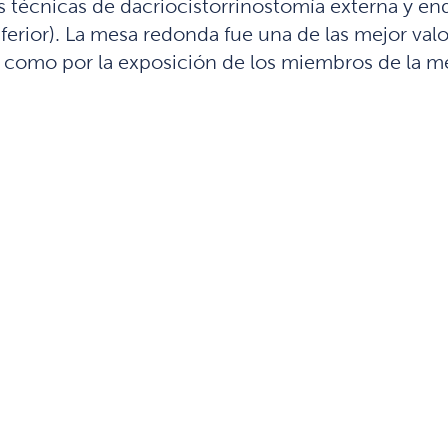
as técnicas de dacriocistorrinostomía externa y e
inferior). La mesa redonda fue una de las mejor va
co, como por la exposición de los miembros de la m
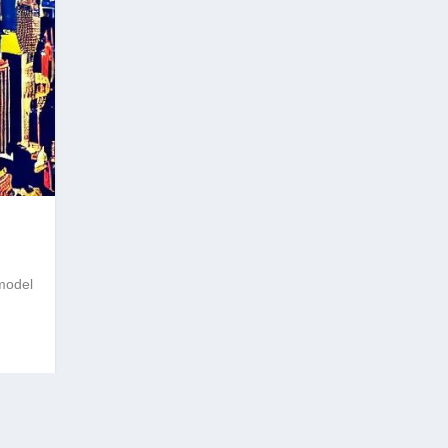
model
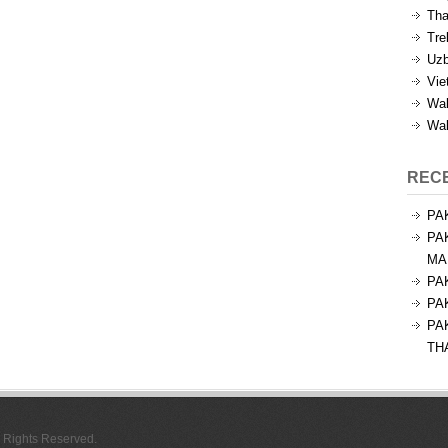
Tha
Tre
Uzb
Vie
Wal
Wal
REC
PA
PA
MA
PA
PA
PA
TH
l Rights Reserved.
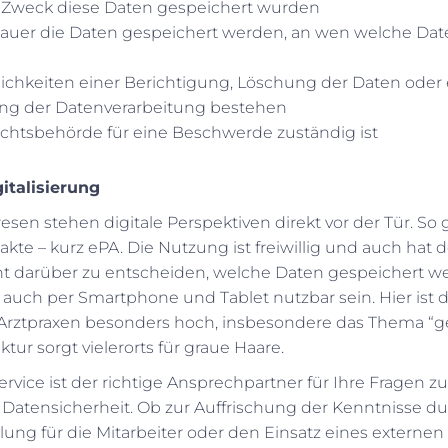
Zweck diese Daten gespeichert wurden
Dauer die Daten gespeichert werden, an wen welche Dat
chkeiten einer Berichtigung, Löschung der Daten oder 
ng der Datenverarbeitung bestehen
chtsbehörde für eine Beschwerde zuständig ist
italisierung
en stehen digitale Perspektiven direkt vor der Tür. So gi
akte – kurz ePA. Die Nutzung ist freiwillig und auch hat 
cht darüber zu entscheiden, welche Daten gespeichert w
ce auch per Smartphone und Tablet nutzbar sein. Hier ist 
ie Arztpraxen besonders hoch, insbesondere das Thema “
ktur sorgt vielerorts für graue Haare.
rvice ist der richtige Ansprechpartner für Ihre Fragen
Datensicherheit. Ob zur Auffrischung der Kenntnisse du
ng für die Mitarbeiter oder den Einsatz eines externen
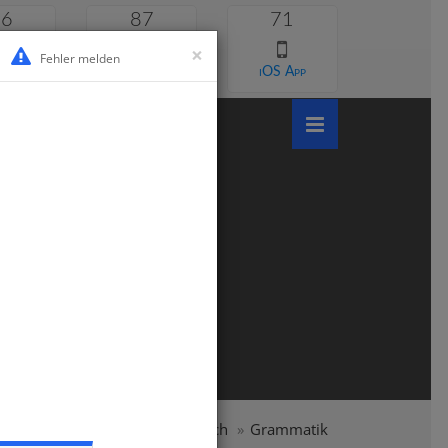
46
87
71
×
Fehler melden
 lernen
Android App
iOS App
auptschule
Klasse 5
Englisch
Grammatik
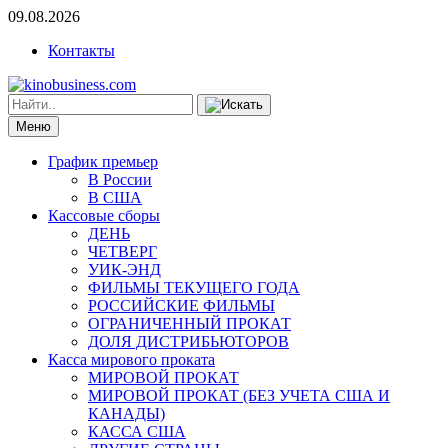
09.08.2026
Контакты
Меню
График премьер
В России
В США
Кассовые сборы
ДЕНЬ
ЧЕТВЕРГ
УИК-ЭНД
ФИЛЬМЫ ТЕКУЩЕГО ГОДА
РОССИЙСКИЕ ФИЛЬМЫ
ОГРАНИЧЕННЫЙ ПРОКАТ
ДОЛЯ ДИСТРИБЬЮТОРОВ
Касса мирового проката
МИРОВОЙ ПРОКАТ
МИРОВОЙ ПРОКАТ (БЕЗ УЧЕТА США И
КАНАДЫ)
КАССА США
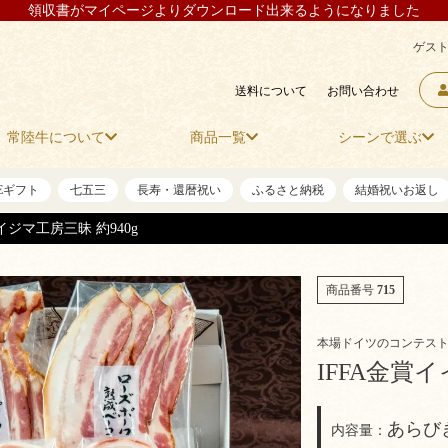
領収書がマイページよりダウンロード出来るようになりました
ゲスト
送料について
お問い合わせ
常陸牛について
商品一覧
シーンで選ぶ
NEギフト
七五三
長寿・還暦祝い
ふるさと納税
結婚祝いお返し
イジマ工房三昧 約940g
商品番号
715
本場ドイツのコンテス
IFFA金賞イ
あらび
内容量：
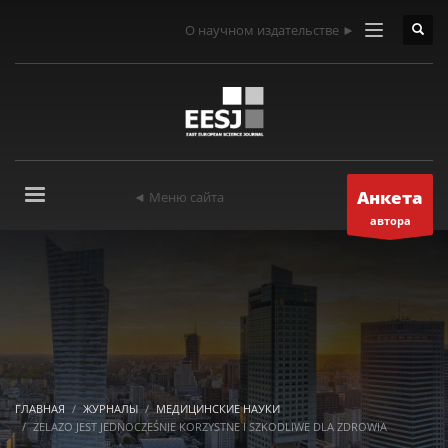
О научном издательстве ►
Анкета
◄ Меню сайта
автора
ГЛАВНАЯ
ЖУРНАЛЫ
МЕДИЦИНСКИЕ НАУКИ
ŻELAZO JEST JEDNOCZEŚNIE KORZYSTNE I SZKODLIWE DLA ZDROWIA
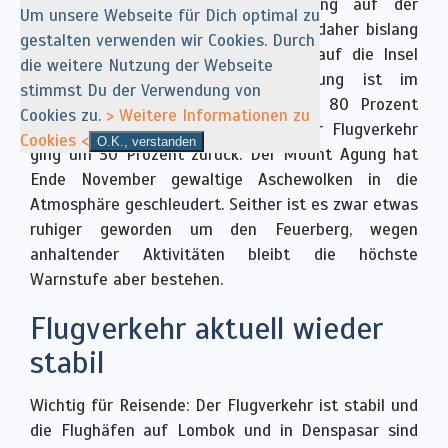
Ausbruch des Vulkans Mount Agung auf der
Um unsere Webseite für Dich optimal zu
indonesischen Ferieninsel Bali, sollen daher bislang
gestalten verwenden wir Cookies. Durch
rund eine Million Besucher weniger auf die Insel
die weitere Nutzung der Webseite
gekommen sein. Die Hotelauslastung ist im
stimmst Du der Verwendung von
Vergleich zum Vorjahreszeitraum von 80 Prozent
Cookies zu.
> Weitere Informationen zu
auf 15 bis 25 Prozent gesunken. Der Flugverkehr
Cookies <
O.K., verstanden
ging um 30 Prozent zurück. Der Mount Agung hat
Ende November gewaltige Aschewolken in die
Atmosphäre geschleudert. Seither ist es zwar etwas
ruhiger geworden um den Feuerberg, wegen
anhaltender Aktivitäten bleibt die höchste
Warnstufe aber bestehen.
Flugverkehr aktuell wieder
stabil
Wichtig für Reisende: Der Flugverkehr ist stabil und
die Flughäfen auf Lombok und in Denspasar sind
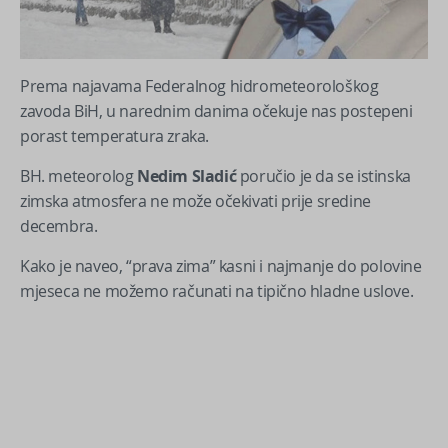
Prema najavama Federalnog hidrometeorološkog
zavoda BiH, u narednim danima očekuje nas postepeni
porast temperatura zraka.
BH. meteorolog
Nedim Sladić
poručio je da se istinska
zimska atmosfera ne može očekivati prije sredine
decembra.
Kako je naveo, “prava zima” kasni i najmanje do polovine
mjeseca ne možemo računati na tipično hladne uslove.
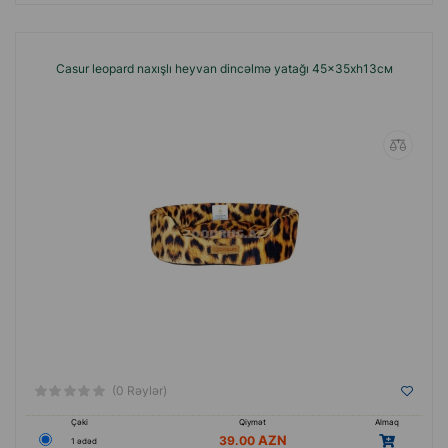
Casur leopard naxışlı heyvan dincəlmə yatağı 45x35xh13см
(0 Rəylər)
Çəki
Qiymət
Almaq
39.00
1 ədəd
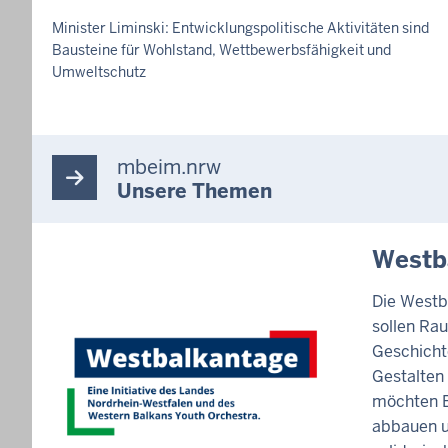
M
t
I
Minister Liminski: Entwicklungspolitische Aktivitäten sind
a
T
Bausteine für Wohlstand, Wettbewerbsfähigkeit und
T
g
Umweltschutz
E
,
I
8
L
U
.
N
mbeim.nrw
A
G
Unsere Themen
u
g
u
I
Westb
s
N
H
t
Die West
A
2
sollen Ra
L
0
T
Geschich
2
S
Gestalten
S
6
möchten B
E
-
I
abbauen u
2
T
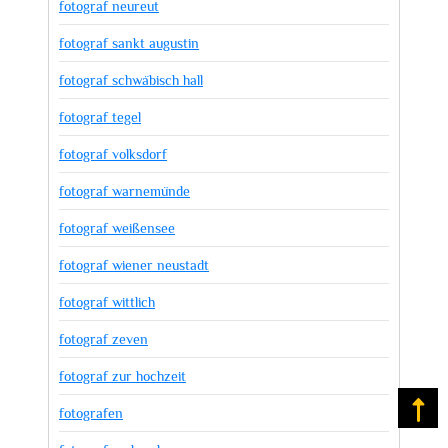
fotograf neureut
fotograf sankt augustin
fotograf schwäbisch hall
fotograf tegel
fotograf volksdorf
fotograf warnemünde
fotograf weißensee
fotograf wiener neustadt
fotograf wittlich
fotograf zeven
fotograf zur hochzeit
Na
fotografen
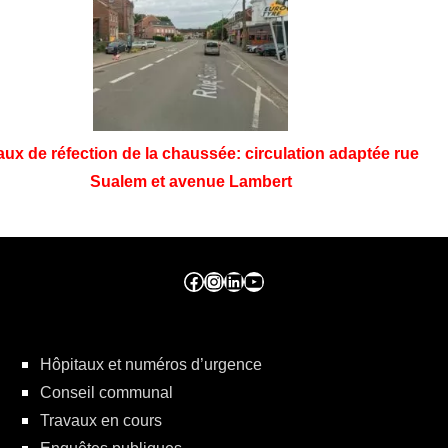
aux de réfection de la chaussée: circulation adaptée rue
Sualem et avenue Lambert
Facebook ville de seraing
Instragram ville de seraing
linkedin – ville de seraing
YouTube
Hôpitaux et numéros d’urgence
Conseil communal
Travaux en cours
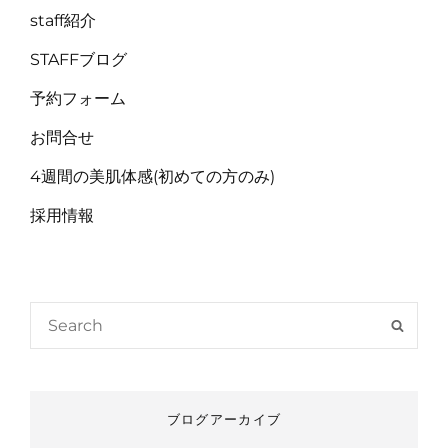
staff紹介
STAFFブログ
予約フォーム
お問合せ
4週間の美肌体感(初めての方のみ)
採用情報
Search
SEAR
for:
ブログアーカイブ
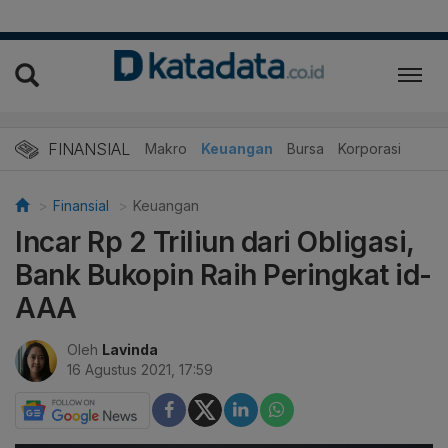
FINANSIAL
Makro
Keuangan
Bursa
Korporasi
Finansial
Keuangan
Incar Rp 2 Triliun dari Obligasi,
Bank Bukopin Raih Peringkat id-
AAA
Oleh
Lavinda
16 Agustus 2021, 17:59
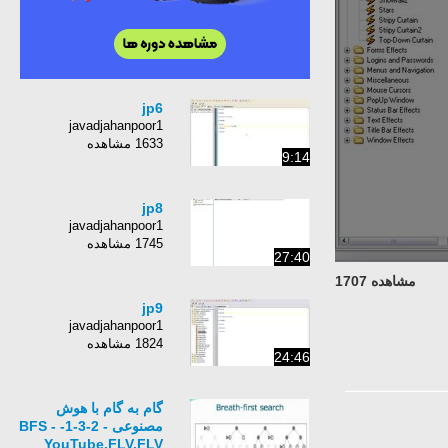
jp6
javadjahanpoor1
1633 مشاهده
9:14
jp8
javadjahanpoor1
1745 مشاهده
27:40
مشاهده 1707
jp9
javadjahanpoor1
1824 مشاهده
24:46
گام به گام با هوش
مصنوعی - 2-3-1- BFS -
YouTube.FLV.FLV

_ _ _

> YOUR TASK
Exact reproduction of the entries above is required, with pictures excluded.

> RESPONSE TO THIS TASK
as técnicas de dacriocistorrinostomía externa y e
inferior). La mesa redonda fue una de las mejor va
co, como por la exposición de los miembros de la m
model
Tha
Tre
Uzb
Vie
Wal
Wal
REC
PA
PA
MA
PA
PA
PA
TH
l Rights Reserved.
Zweck diese Daten gespeichert wurden
Dauer die Daten gespeichert werden, an wen welche Dat
chkeiten einer Berichtigung, Löschung der Daten oder 
ng der Datenverarbeitung bestehen
chtsbehörde für eine Beschwerde zuständig ist
italisierung
en stehen digitale Perspektiven direkt vor der Tür. So gi
akte – kurz ePA. Die Nutzung ist freiwillig und auch hat 
cht darüber zu entscheiden, welche Daten gespeichert w
ce auch per Smartphone und Tablet nutzbar sein. Hier ist 
ie Arztpraxen besonders hoch, insbesondere das Thema “
ktur sorgt vielerorts für graue Haare.
rvice ist der richtige Ansprechpartner für Ihre Fragen
Datensicherheit. Ob zur Auffrischung der Kenntnisse du
ng für die Mitarbeiter oder den Einsatz eines externen
46
87
71
×
Fehler melden
 lernen
Android App
iOS App
auptschule
Klasse 5
Englisch
Grammatik
09.08.2026
Контакты
Меню
График премьер
В России
В США
Кассовые сборы
ДЕНЬ
ЧЕТВЕРГ
УИК-ЭНД
ФИЛЬМЫ ТЕКУЩЕГО ГОДА
РОССИЙСКИЕ ФИЛЬМЫ
ОГРАНИЧЕННЫЙ ПРОКАТ
ДОЛЯ ДИСТРИБЬЮТОРОВ
Касса мирового проката
МИРОВОЙ ПРОКАТ
МИРОВОЙ ПРОКАТ (БЕЗ УЧЕТА США И
КАНАДЫ)
КАССА США
領収書がマイページよりダウンロード出来るようになりました
ゲスト
送料について
お問い合わせ
常陸牛について
商品一覧
シーンで選ぶ
NEギフト
七五三
長寿・還暦祝い
ふるさと納税
結婚祝いお返し
イジマ工房三昧 約940g
商品番号
715
本場ドイツのコンテス
IFFA金賞イ
あらび
内容量：
О научном издательстве ►
Анкета
◄ Меню сайта
автора
ГЛАВНАЯ
ЖУРНАЛЫ
МЕДИЦИНСКИЕ НАУКИ
ŻELAZO JEST JEDNOCZEŚNIE KORZYSTNE I SZKODLIWE DLA ZDROWIA
Ausbruch des Vulkans Mount Agung auf der
Um unsere Webseite für Dich optimal zu
indonesischen Ferieninsel Bali, sollen daher bislang
gestalten verwenden wir Cookies. Durch
rund eine Million Besucher weniger auf die Insel
die weitere Nutzung der Webseite
gekommen sein. Die Hotelauslastung ist im
stimmst Du der Verwendung von
Vergleich zum Vorjahreszeitraum von 80 Prozent
Cookies zu.
> Weitere Informationen zu
auf 15 bis 25 Prozent gesunken. Der Flugverkehr
Cookies <
O.K., verstanden
ging um 30 Prozent zurück. Der Mount Agung hat
Ende November gewaltige Aschewolken in die
Atmosphäre geschleudert. Seither ist es zwar etwas
ruhiger geworden um den Feuerberg, wegen
anhaltender Aktivitäten bleibt die höchste
Warnstufe aber bestehen.
Flugverkehr aktuell wieder
stabil
Wichtig für Reisende: Der Flugverkehr ist stabil und
die Flughäfen auf Lombok und in Denspasar sind
Prema najavama Federalnog hidrometeorološkog
zavoda BiH, u narednim danima očekuje nas postepeni
porast temperatura zraka.
BH. meteorolog
Nedim Sladić
poručio je da se istinska
zimska atmosfera ne može očekivati prije sredine
decembra.
Kako je naveo, “prava zima” kasni i najmanje do polovine
mjeseca ne možemo računati na tipično hladne uslove.
Casur leopard naxışlı heyvan dincəlmə yatağı 45x35xh13см
(0 Rəylər)
Çəki
Qiymət
Almaq
39.00
1 ədəd
M
t
I
Minister Liminski: Entwicklungspolitische Aktivitäten sind
a
T
Bausteine für Wohlstand, Wettbewerbsfähigkeit und
T
g
Umweltschutz
E
,
I
8
L
U
.
N
mbeim.nrw
A
G
Unsere Themen
u
g
u
I
Westb
s
N
H
t
Die West
A
2
sollen Ra
L
0
T
Geschich
2
S
Gestalten
S
6
möchten B
E
-
I
abbauen u
2
T
fotograf neureut
fotograf sankt augustin
fotograf schwäbisch hall
fotograf tegel
fotograf volksdorf
fotograf warnemünde
fotograf weißensee
fotograf wiener neustadt
fotograf wittlich
fotograf zeven
fotograf zur hochzeit
Na
fotografen
aux de réfection de la chaussée: circulation adaptée rue
Sualem et avenue Lambert
Facebook ville de seraing
Instragram ville de seraing
linkedin – ville de seraing
YouTube
Hôpitaux et numéros d’urgence
Conseil communal
Travaux en cours
staff紹介
STAFFブログ
予約フォーム
お問合せ
4週間の美肌体感(初めての方のみ)
採用情報
Search
SEAR
for:
ブログアーカイブ
FINANSIAL
Makro
Keuangan
Bursa
Korporasi
Finansial
Keuangan
Incar Rp 2 Triliun dari Obligasi,
Bank Bukopin Raih Peringkat id-
AAA
Oleh
Lavinda
16 Agustus 2021, 17:59
jp6
javadjahanpoor1
1633 مشاهده
9:14
jp8
javadjahanpoor1
1745 مشاهده
27:40
مشاهده 1707
jp9
javadjahanpoor1
1824 مشاهده
24:46
گام به گام با هوش
مصنوعی - 2-3-1- BFS -
YouTube.FLV.FLV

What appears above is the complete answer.